**** Study text ****

Lester Raymond Flatt (June 19, 1914 – May 11, 1979) was an American bluegrass guitarist and mandolinist, best known for his collaboration with banjo picker Earl Scruggs in The Foggy Mountain Boys (popularly known as "Flatt and Scruggs").
Flatt's career spanned multiple decades, breaking out as a member of Bill Monroe's band during the 1940s and including multiple solo and collaboration works exclusive of Scruggs. He first reached a mainstream audience through his performance on "The Ballad of Jed Clampett", the theme for the network television series The Beverly Hillbillies, in the early 1960s.
Lester Flatt was born in Duncan's Chapel, Overton County, Tennessee to Nannie Mae Haney and Isaac Columbus Flatt and learned to play banjo from his father at an early age. He didn't particularly like the banjo, so quit that to pick up guitar before he was seven. By ten years old, Flatt was playing guitar and singing in local schools and churches.

**** Supplied entries ****

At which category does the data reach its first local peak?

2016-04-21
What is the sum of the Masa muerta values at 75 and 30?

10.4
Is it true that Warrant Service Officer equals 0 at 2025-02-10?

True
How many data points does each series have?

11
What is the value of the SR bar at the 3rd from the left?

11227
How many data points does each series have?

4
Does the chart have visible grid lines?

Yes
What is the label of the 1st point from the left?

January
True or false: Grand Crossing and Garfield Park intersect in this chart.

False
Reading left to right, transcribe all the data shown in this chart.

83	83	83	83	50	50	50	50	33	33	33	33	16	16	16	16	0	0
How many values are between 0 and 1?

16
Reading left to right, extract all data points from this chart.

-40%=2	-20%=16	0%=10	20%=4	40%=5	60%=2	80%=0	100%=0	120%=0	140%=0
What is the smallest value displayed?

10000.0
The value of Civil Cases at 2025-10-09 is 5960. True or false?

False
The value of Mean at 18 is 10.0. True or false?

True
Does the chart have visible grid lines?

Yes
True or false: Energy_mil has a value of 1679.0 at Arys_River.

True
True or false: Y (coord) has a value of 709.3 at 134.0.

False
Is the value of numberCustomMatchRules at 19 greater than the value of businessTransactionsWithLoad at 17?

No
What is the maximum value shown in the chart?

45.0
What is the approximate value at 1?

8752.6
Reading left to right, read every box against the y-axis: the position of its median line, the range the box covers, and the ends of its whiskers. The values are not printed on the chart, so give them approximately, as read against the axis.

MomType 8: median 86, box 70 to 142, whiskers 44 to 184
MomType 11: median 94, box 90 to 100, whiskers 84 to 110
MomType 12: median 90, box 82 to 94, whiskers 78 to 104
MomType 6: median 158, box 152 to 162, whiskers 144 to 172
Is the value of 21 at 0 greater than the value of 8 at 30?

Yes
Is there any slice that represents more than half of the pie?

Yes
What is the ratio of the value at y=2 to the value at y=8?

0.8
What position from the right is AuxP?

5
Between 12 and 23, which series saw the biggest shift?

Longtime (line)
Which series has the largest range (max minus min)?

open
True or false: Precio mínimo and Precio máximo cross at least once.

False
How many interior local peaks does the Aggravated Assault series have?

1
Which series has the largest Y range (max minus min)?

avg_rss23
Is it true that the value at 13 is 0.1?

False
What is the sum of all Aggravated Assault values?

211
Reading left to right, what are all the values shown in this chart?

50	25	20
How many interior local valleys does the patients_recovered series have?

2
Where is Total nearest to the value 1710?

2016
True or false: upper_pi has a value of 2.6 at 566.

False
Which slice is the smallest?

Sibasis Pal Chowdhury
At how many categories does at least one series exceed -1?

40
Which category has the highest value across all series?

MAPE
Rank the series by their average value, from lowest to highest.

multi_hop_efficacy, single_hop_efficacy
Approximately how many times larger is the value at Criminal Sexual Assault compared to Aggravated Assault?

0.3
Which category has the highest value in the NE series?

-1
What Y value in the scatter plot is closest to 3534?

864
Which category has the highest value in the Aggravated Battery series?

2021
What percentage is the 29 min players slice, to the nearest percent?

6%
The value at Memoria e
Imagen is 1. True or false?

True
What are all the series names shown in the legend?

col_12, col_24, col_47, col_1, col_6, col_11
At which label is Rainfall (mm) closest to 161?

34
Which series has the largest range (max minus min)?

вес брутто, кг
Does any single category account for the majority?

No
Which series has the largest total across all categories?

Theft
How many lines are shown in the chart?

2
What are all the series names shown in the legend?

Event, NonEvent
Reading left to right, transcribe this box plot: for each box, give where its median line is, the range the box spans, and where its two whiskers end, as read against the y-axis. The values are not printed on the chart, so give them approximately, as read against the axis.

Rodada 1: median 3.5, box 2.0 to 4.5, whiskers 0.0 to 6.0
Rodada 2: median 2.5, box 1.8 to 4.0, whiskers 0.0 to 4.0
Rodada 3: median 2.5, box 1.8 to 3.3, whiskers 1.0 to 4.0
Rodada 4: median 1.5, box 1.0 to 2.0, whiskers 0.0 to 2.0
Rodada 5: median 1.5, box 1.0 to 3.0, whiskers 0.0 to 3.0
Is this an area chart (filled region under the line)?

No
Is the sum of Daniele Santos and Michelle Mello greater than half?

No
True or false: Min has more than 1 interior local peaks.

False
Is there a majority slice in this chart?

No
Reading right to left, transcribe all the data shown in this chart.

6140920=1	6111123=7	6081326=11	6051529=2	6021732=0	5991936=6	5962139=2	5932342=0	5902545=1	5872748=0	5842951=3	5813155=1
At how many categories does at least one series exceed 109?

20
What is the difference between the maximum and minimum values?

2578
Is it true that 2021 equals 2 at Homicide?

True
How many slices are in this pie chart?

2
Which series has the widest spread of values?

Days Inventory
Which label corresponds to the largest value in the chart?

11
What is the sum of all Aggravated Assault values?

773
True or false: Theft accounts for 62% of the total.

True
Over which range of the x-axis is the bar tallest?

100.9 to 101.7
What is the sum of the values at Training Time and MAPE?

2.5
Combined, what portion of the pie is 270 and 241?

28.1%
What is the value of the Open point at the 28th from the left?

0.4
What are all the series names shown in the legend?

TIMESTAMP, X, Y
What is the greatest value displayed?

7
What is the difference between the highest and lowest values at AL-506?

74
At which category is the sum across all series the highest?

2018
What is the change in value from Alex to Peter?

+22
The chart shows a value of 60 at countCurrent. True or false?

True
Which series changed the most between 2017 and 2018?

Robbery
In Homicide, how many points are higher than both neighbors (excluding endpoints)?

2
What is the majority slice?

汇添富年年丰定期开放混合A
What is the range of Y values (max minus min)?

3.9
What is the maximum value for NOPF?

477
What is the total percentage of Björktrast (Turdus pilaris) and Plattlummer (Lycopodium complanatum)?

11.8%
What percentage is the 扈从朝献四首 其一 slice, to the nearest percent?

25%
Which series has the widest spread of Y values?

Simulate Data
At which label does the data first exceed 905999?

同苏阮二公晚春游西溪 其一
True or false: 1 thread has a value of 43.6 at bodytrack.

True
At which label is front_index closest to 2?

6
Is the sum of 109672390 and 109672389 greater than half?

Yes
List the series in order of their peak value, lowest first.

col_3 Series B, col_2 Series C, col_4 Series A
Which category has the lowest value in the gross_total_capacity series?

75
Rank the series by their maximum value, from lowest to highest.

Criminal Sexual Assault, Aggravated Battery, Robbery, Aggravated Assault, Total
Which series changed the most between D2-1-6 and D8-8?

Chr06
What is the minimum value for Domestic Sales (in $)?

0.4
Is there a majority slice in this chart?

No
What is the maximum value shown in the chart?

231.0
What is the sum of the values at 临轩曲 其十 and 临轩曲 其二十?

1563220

****

# Task requirements:
A. Turn the paragraph of the Lester Flatt biography that begins "Lester Flatt was born in Duncan's Chapel" into a short bulleted list that keeps its main facts.
B. Pick up the Lester Flatt biography after its final sentence and continue it.
The records play no part in this work.

# Results of the exercise:
A.
- Born in Duncan's Chapel, Overton County, Tennessee, to Nannie Mae Haney and Isaac Columbus Flatt
- Learned banjo from his father at an early age
- Disliked the banjo and switched to guitar before age seven
- By age ten, played guitar and sang in local schools and churches

B.
As a teenager, he moved to North Carolina to work in a silk mill. While there, he married his wife, Gladys, with whom he began performing as a duo. When the mill shut down, the Flatts returned to Tennessee for a short time before moving to Virginia. As the result of a bout with rheumatoid arthritis, Flatt quit the mill permanently to focus on a career in music and played with a handful of groups, before being invited by Charlie Monroe to join the Kentucky Pardners in North Carolina. Charlie had Flatt playing mandolin and singing tenor, neither of which pleased Flatt too much.
Upon finally leaving the Kentucky Pardners, Charlie's brother Bill Monroe immediately invited Flatt to join his Blue Grass Boys as a guitar player and lead singer. His first gig with the band was in 1945 at the Grand Ole Opry, with no prior rehearsal. Soon after, banjo player Earl Scruggs joined the Boys, as well, and the group surged to popularity, holding down a rigorous tour schedule for nearly three years. Tired of the road, Scruggs left the band in 1948, followed soon after by Flatt and Cedric Rainwater. Together, the three formed Flatt & Scruggs' Foggy Mountain Boys, and for the next twenty years Flatt and Scruggs and the Foggy Mountain Boys were one of the most successful bands in bluegrass.
The duo broke up in 1969, and although the reasons for the split were never made known, the most logical assumption is that Mr. Flatt resisted Mr. Scruggs's increasingly overt interest in pursuing a country‐rock fusion. Flatt formed a new group, the Nashville Grass, hiring most of the Foggy Mountain Boys to record and perform live shows, including the Grand Ole Opry.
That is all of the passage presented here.